Woah there party girl.
Maybe start with just a lap of honour. Keeping your clothes on. Then we’ll start to think about streaking. You took a giant leap there.
I’m sure we all pictured a Ferrell style affair in the quad.
Our worrier managed to slip in a brilliant background glare behind Hollywood’s judging again this week:
But our Nadiya Worried Face of the Week has to be…
You can literally directly compare Nad’s face to the others, she’s just so intense! Scan L-R at the eyes, Ian’s are kind of like slits, Flo’s are a bit dark, HELLO EYEBALLS.
Her eyes are like Will Ferrell’s cheeks – I just can’t not look. they penetrate to the soul.
But it was all worth it as…
Paul is out!
Mel and Sue
‘Of course when Madonna makes cream horns she simply uses her bra.’
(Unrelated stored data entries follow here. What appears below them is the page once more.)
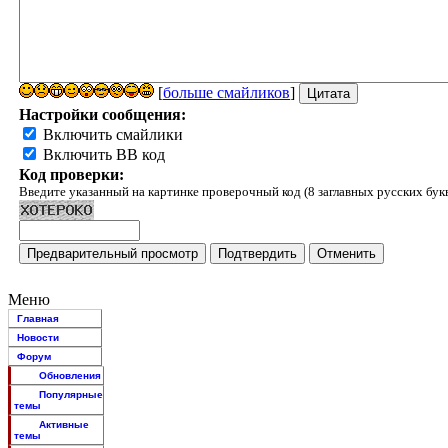
[
больше смайликов
]
Настройки сообщения:
Включить смайлики
Включить BB код
Код проверки:
Введите указанный на картинке проверочный код (8 заглавных русских бук
Меню
Главная
Новости
Форум
Обновления
Популярные
темы
Активные
темы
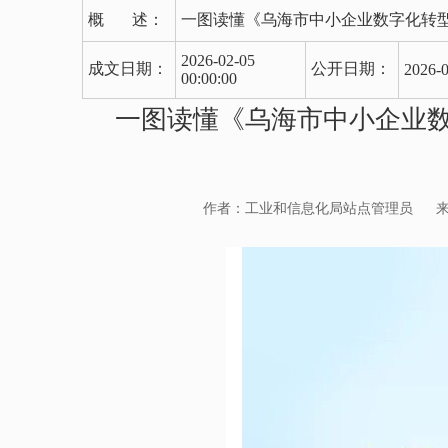
概 述：
一图读懂《乌海市中小企业数字化转
2026-02-05
成文日期：
公开日期：
2026-0
00:00:00
一图读懂《乌海市中小企业
作者：工业和信息化局站点管理员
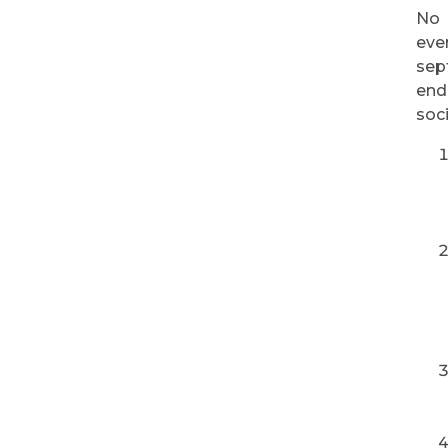
No 
eve
sep
ende
soci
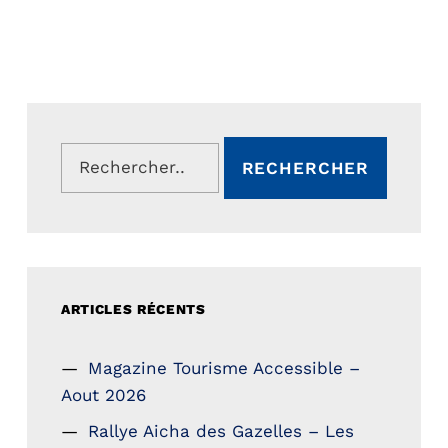
Rechercher :
ARTICLES RÉCENTS
Magazine Tourisme Accessible –
Aout 2026
Rallye Aicha des Gazelles – Les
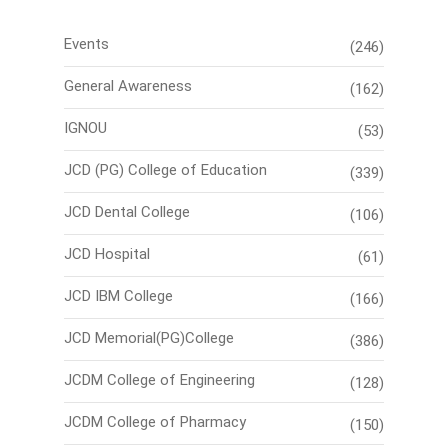
Events
(246)
General Awareness
(162)
IGNOU
(53)
JCD (PG) College of Education
(339)
JCD Dental College
(106)
JCD Hospital
(61)
JCD IBM College
(166)
JCD Memorial(PG)College
(386)
JCDM College of Engineering
(128)
JCDM College of Pharmacy
(150)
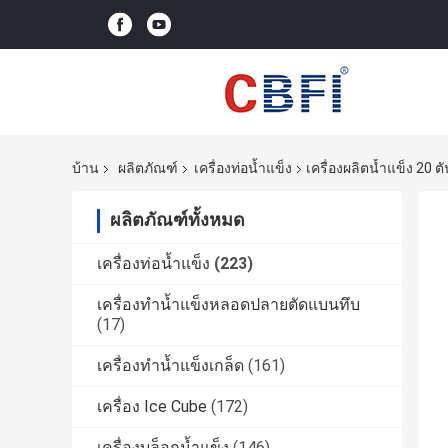
บ้าน
ผลิตภัณฑ์
เครื่องท่อน้ำแข็ง
เครื่องผลิตน้ำแข็ง 20 ต
ผลิตภัณฑ์ทั้งหมด
เครื่องท่อน้ำแข็ง
(223)
เครื่องทำน้ำแข็งหลอดปลายตัดแบนทึบ
(17)
เครื่องทำน้ำแข็งเกล็ด
(161)
เครื่อง Ice Cube
(172)
เครื่องบล็อกน้ำแข็ง
(146)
A nod to contestant Paul’s cream coloured top – such a strange choice for TV
Moment when Bake Off shows baking in a ridiculously serious light akin to a Scorsese script:
‘If the eclairs aren’t done well they could blend. which would be ghastly.’ – Mary
‘That bullet had my name written on it.’ – Flo
Innuendo of the week
Lots of talk of creams with horn and filling said horn with said cream.